Apart from the right of revocation at that stage, the plaintiff by his letter of November 20th abandoned the contract and severed the relation of agency. Subsequent correspondence never reinstated such relation. Jackson v. Parrish, 157 Ala. 584,47 So. 1014; Cooper v. Cooper, 206 Ala. 519, 91 So. 82.
At that time defendant had not been advised of any consummated agreement with a purchaser. The name of the purchaser was never disclosed, nor was the price or profit plaintiff was making on the deal disclosed until the date attachment was served.

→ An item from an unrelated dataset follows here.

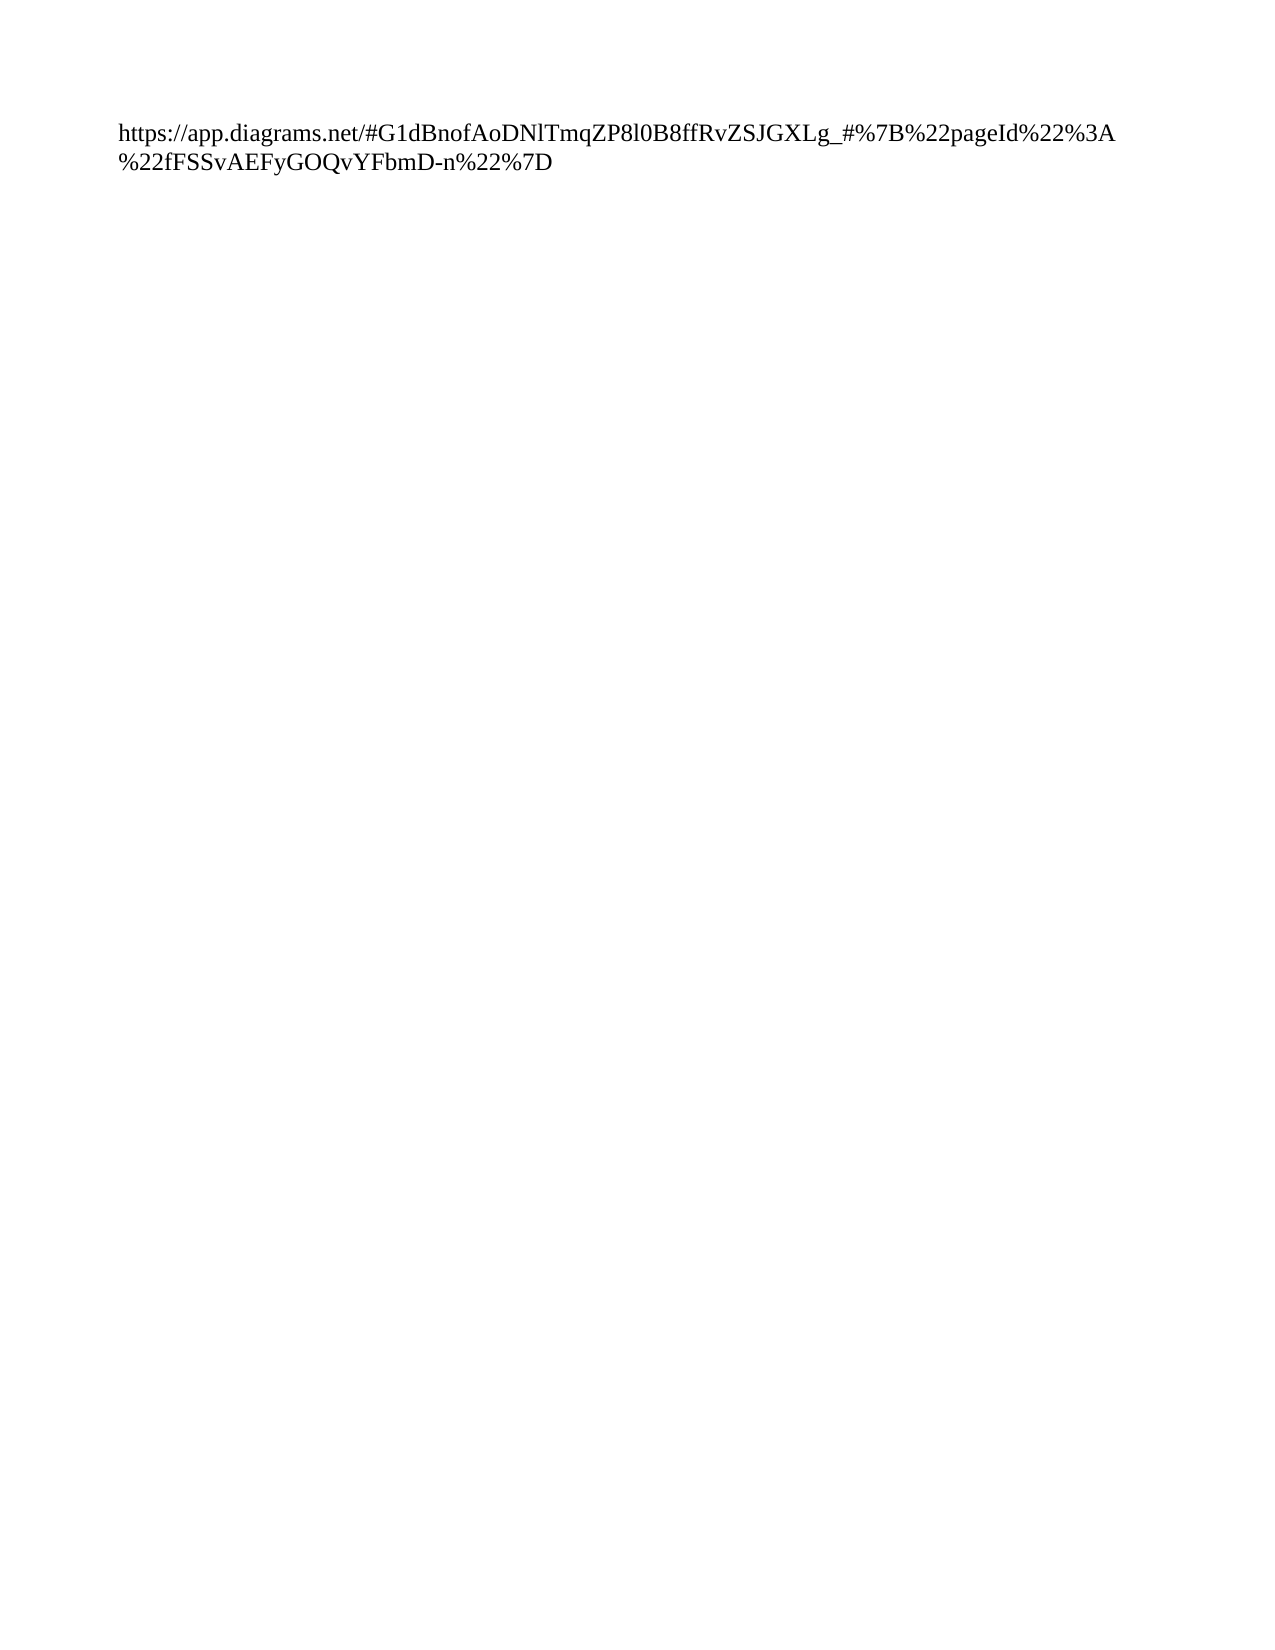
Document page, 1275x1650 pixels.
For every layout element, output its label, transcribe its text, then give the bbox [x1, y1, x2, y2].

text https://app.diagrams.net/#G1dBnofAoDNlTmqZP8l0B8ffRvZSJGXLg_#%7B%22pageId%22%3A%22fFSSvAEFyGOQvYFbmD-n%22%7D [118, 118, 1157, 176]
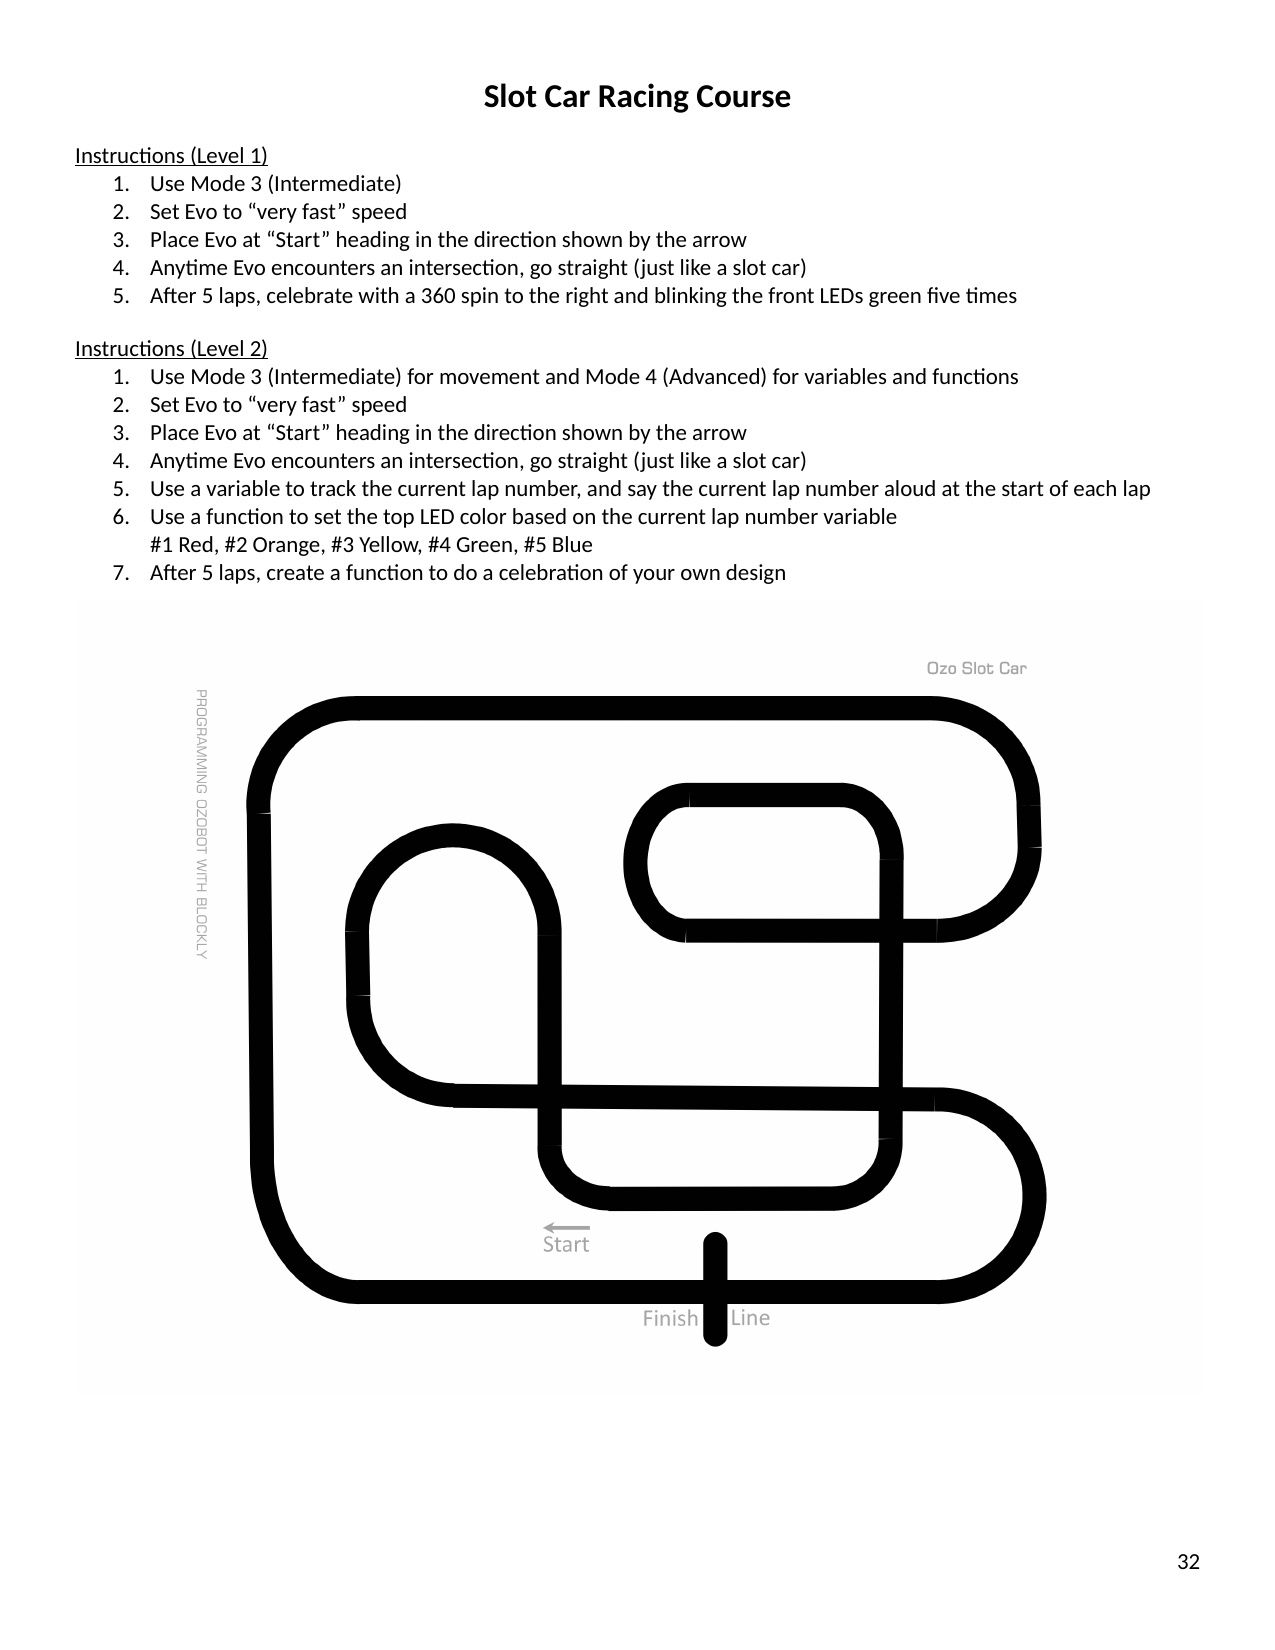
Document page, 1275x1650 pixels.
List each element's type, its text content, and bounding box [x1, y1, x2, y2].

We deem it unnecessary to deal with the question presented in appellant's brief to the effect that plaintiff occupied a confidential or fiduciary relation which imposed upon him the duty to obtain the best price obtainable for the property, giving the owner the benefit of same, less reasonable commissions: or the duty to disclose to his principal the facts as to the price he was obtaining for the property. Suffice to say, the obligations of good faith are mutual in such matters. Eastburn v. Espalla, 215 Ala. 650, 112 So. 232.
To conclude, the evidence does not make out a case for recovery, and the defendant was entitled to the affirmative charge as requested.
Reversed and remanded.
ANDERSON, C. J., and SAYRE and GARDNER, JJ., concur.